Die RAF hatte am 20. April 1998, fast 28 Jahre nach ihrer Gründung, in einem achtseitigen Schreiben an diverse Medien ihre Selbstauflösung verkündet. „Das Ende dieses Projekts zeigt, dass wir auf diesem Weg nicht durchkommen konnten“, schrieben die Autoren.
Kaum vorstellbar, dass plötzlich wieder die RAF aufsteht. Das Trio benötigte wohl bloß Geld für den Lebensunterhalt. Erfahrung mit so einem Überfall besitzt es ja. Schon am 30. Juli 1999 in Duisburg-Rheinhausen hatten Klette und Staub einen Geldtransporter überfallen, diesmal in Duisburg-Rheinhausen, und dabei mehr als eine Million D-Mark erbeutet. Ein dritter Täter war auch am Werk, die Ermittler gehen davon aus, dass es Garweg war.
Seit damals gab es keine Spuren mehr von Klette, Staub und Garweg. Wenig verwunderlich, sie gehörten der dritten Generation der RAF an. Die hatte sich 1984 geformt und bestand bis zur Selbstauflösung. Zehn Tote, drei Mordversuche, mehr als zwei Dutzend Verletzte, Millionenschaden, das ist die blutige Bilanz dieser Gruppe. Und, am schlimmsten für die Ermittler, die Terroristen haben bis heute zumindest teilweise recht mit dem höhnischen Satz, den sie in den 90er Jahren mal über ihre Fahnder geschrieben hatten: „Sie wissen nicht viel über uns. Sie haben noch nie wirklich durchgeblickt, wie unsere Strukturen aussehen oder wer in der RAF organisiert ist.“
Der Mord an Deutsche-Bank-Chef Alfred Herrhausen, der Mord an MTU- Chef Ernst Zimmermann, der Mord an Treuhandchef Detlev Karsten Rohwedder, nur drei Beispiele – nie aufgeklärt, genauso wenig wie nahezu alle anderen Attentate. Nicht mal Namen von Verdächtigen sind bekannt. Die Ermittler kennen auch nicht alle Mitglieder der dritten Generation. Lediglich zwei der dritten Generation wurden verhaftet: Birgit Hogefeld und Eva Haule. Wolfgang Grams beging beim Versuch, ihn und Hogefeld in Bad Kleinen zu verhaften, Selbstmord. Grams hatte zuvor einen GSG-Beamten erschossen. Nur dieser Mord wurde aufgeklärt, kein Wunder, es gab ja genügend Zeugen. Staub wurde 1984 mit fünf anderen Terroristen verhaftet, damals war die RAF damit zerschlagen. Kurz danach aber gründete sich die dritte Generation, maßgeblich angetrieben von Grams und Hogefeld. Nach seiner Haftentlassung stieß Staub 1990 wieder zur RAF, ungefähr zur gleichen Zeit tauchten auch Daniela Klette, die Grams und Hogefeld kannte, sowie Garweg ab. Garweg kam aus der Szene der Hafenstraße in Hamburg.

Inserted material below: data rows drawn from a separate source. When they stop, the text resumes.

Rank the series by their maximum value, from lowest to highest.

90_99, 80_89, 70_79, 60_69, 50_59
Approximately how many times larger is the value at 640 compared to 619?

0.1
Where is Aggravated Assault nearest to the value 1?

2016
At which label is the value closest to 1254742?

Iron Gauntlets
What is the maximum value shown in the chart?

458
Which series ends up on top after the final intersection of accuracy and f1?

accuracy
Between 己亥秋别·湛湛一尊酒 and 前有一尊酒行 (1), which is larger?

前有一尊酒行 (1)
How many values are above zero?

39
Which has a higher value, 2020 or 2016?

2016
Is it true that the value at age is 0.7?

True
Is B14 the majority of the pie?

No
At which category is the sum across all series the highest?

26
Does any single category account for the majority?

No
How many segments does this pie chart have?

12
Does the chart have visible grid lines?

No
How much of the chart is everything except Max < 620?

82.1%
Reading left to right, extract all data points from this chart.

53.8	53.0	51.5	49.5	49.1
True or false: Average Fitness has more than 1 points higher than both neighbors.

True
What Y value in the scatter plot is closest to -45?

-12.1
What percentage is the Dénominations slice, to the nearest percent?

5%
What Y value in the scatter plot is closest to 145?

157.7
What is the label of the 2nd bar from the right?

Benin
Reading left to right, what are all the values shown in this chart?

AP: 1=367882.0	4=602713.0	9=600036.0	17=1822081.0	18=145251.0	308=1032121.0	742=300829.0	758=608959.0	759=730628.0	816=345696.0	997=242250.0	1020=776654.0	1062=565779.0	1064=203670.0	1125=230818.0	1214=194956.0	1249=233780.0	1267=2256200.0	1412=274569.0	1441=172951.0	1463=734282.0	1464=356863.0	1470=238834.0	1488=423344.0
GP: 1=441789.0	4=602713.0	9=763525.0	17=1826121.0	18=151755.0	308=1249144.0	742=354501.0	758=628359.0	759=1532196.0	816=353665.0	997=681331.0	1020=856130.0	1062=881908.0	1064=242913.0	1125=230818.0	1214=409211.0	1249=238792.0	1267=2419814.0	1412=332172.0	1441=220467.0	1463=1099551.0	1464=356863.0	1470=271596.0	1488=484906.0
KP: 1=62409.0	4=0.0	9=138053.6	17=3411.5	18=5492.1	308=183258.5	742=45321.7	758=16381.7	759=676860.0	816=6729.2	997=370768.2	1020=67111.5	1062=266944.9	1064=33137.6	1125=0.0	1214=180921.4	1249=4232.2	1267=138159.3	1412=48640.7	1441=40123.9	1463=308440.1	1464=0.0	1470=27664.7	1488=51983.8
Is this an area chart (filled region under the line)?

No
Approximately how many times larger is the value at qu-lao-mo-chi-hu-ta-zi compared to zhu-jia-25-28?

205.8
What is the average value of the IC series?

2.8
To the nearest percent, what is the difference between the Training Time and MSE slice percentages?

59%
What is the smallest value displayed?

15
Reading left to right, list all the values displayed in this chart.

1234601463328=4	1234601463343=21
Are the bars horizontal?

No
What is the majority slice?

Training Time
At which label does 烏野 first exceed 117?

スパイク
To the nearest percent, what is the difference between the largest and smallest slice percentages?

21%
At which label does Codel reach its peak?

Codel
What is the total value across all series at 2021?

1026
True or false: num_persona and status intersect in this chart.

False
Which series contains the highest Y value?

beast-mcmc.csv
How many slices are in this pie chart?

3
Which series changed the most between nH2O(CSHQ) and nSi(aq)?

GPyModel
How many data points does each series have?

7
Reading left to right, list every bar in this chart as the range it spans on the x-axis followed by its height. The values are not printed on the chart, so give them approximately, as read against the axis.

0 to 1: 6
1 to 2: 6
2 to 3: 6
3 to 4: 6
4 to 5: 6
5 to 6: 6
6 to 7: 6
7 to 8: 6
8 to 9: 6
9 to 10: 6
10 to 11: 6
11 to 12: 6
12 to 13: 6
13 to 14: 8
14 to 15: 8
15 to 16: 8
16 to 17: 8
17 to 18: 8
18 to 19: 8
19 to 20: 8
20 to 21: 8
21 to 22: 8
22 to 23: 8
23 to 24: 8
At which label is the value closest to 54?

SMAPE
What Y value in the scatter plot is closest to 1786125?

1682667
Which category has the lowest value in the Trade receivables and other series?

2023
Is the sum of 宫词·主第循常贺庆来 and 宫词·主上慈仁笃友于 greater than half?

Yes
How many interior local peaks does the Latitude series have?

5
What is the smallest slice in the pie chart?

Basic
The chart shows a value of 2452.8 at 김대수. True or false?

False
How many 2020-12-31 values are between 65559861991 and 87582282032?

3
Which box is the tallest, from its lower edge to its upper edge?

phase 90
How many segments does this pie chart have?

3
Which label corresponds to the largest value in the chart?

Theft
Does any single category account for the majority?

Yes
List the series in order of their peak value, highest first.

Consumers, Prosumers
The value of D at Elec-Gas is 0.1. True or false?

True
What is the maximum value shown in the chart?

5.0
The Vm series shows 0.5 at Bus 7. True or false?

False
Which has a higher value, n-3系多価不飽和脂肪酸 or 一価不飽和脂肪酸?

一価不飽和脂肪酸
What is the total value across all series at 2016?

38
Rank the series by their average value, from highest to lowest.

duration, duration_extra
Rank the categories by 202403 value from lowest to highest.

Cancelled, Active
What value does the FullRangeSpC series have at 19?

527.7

Die dritte Generation entwickelte sich immer mehr zum Mythos, weil es kaum Spuren zu den RAF-Leuten gab. Haule wurde 1986 von einem „Oberverdachtsschöpfer“ (Polizei) in einem Eiscafé in Rüsselsheim erkannt und verhaftet, auf die Spur von Grams und Hogefeld wurde die Polizei von einem V-Mann des Verfassungsschutzes geführt. Aber sonst: fast nichts. „Die Terroristen haben aus den Prozessen gegen die Mitglieder der zweiten Generation gelernt“, sagt Klaus Pflieger, bei der Bundesanwaltschaft früher auch für die RAF zuständig. Er führte den Prozess gegen Haule. Die RAF-Mitglieder der dritten Generation verzichten weitgehend auf Autos und fuhren vorzugsweise Bahn, sie zogen in Wohnungen, die für eine gewisse Zeit untervermietet wurden. Der Mietvertrag lief weiter über den Hauptmieter. Die Terroristen hinterließen auch keine Fingerabdrücke mehr, weil sie sich offenbar Wundspray auf die Kuppen sprühten.
Auch diverse Zeugenaussagen über die Täter brachten keinen Erfolg. „Natürlich haben viele Leute die RAF-Mitglieder gesehen“, sagt Pflieger. Zum Beispiel bei der wochenlangen Vorbereitung bei dem Attentat auf Alfred Herrhausen. „Trotzdem war niemand in der Lage, diese Leute genau zu beschreiben, geschweige denn, sie auf Lichtbildern wiederzuerkennen.“
Doch jetzt, seit dem Überfall von Stuhr, gibt es Phantombilder, neue Bilder der Täter. Ein Fortschritt, sagt Pflieger, "jetzt wissen wir, wie die Leute aktuell aussehen". Und nun, so hofft er, "gibt es vielleicht auch neue Ansätze zu Ermittlungen". Aber mehr als Hoffnung gibt es nicht.